O último administrador foi Vicente Ferreira da Meira Lima. O governador Luís do Rego Barreto, no ano de 1819, objetivando construir uma estrada geral do centro até Santo Antão (hoje, Vitória de Santo Antão), passando por Jaboatão, determinou o aterro da estrada do Jiquiá.
Em 1829, havia uma grande olaria na Camboa do Jiquiá, com porto de embarque. De suas terras saíam barro para a fabricação de telhas e tijolos, e uma lagoa de água doce fornecia água para os amassadores. Somando-se a isso, com a lei imperial de 1835, decretando a extinção dos Vínculos e Morgados, ocorreu a distribuição dos bens e das terras entre os vários co-senhores, e a propriedade decaiu.

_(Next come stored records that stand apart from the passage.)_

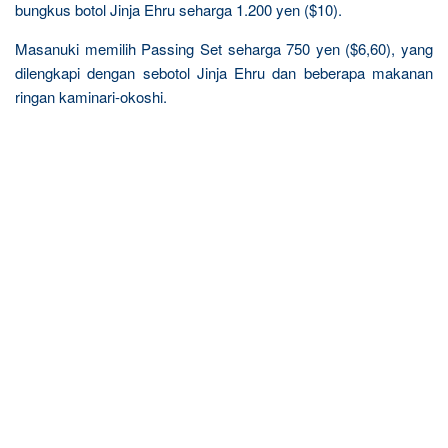
bungkus botol Jinja Ehru seharga 1.200 yen ($10).
Masanuki memilih Passing Set seharga 750 yen ($6,60), yang
dilengkapi dengan sebotol Jinja Ehru dan beberapa makanan
ringan kaminari-okoshi.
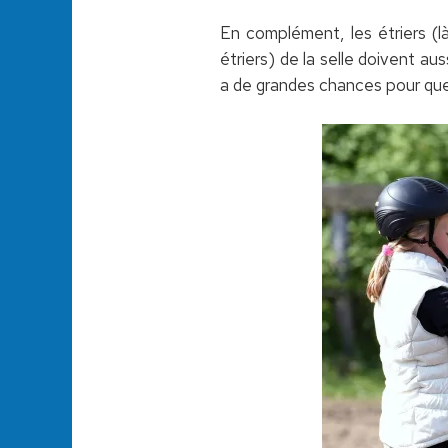
En complément, les étriers (là
étriers) de la selle doivent au
a de grandes chances pour que l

Até o próprio cruzeiro de granito ficou completamente abandonado. Por acidente, ele foi encontrado em 1868, fora do seu pedestal e coberto por uma espessa vegetação. Um dos missionários católicos, no entanto, seguido pelo povo, conduziu o cruzeiro em procissão para Afogados. Lá, erguido sobre um pedestal, em frente à Igreja de Nossa Senhora da Paz, ele permaneceu até os dias atuais. E, por incrível que possa parecer, excetuando-se a fonte documental existente, aquele cruzeiro representa o único vestígio palpável da existência de Jiquiá.
Fontes consultadas:
COSTA, F. A. Pereira da. Arredores do Recife. Recife: Fundação de Cultura Cidade do Recife, 1981.
GUERRA, Flávio. Velhas igrejas e subúrbios históricos. Recife: Fundação Guararapes, 1970.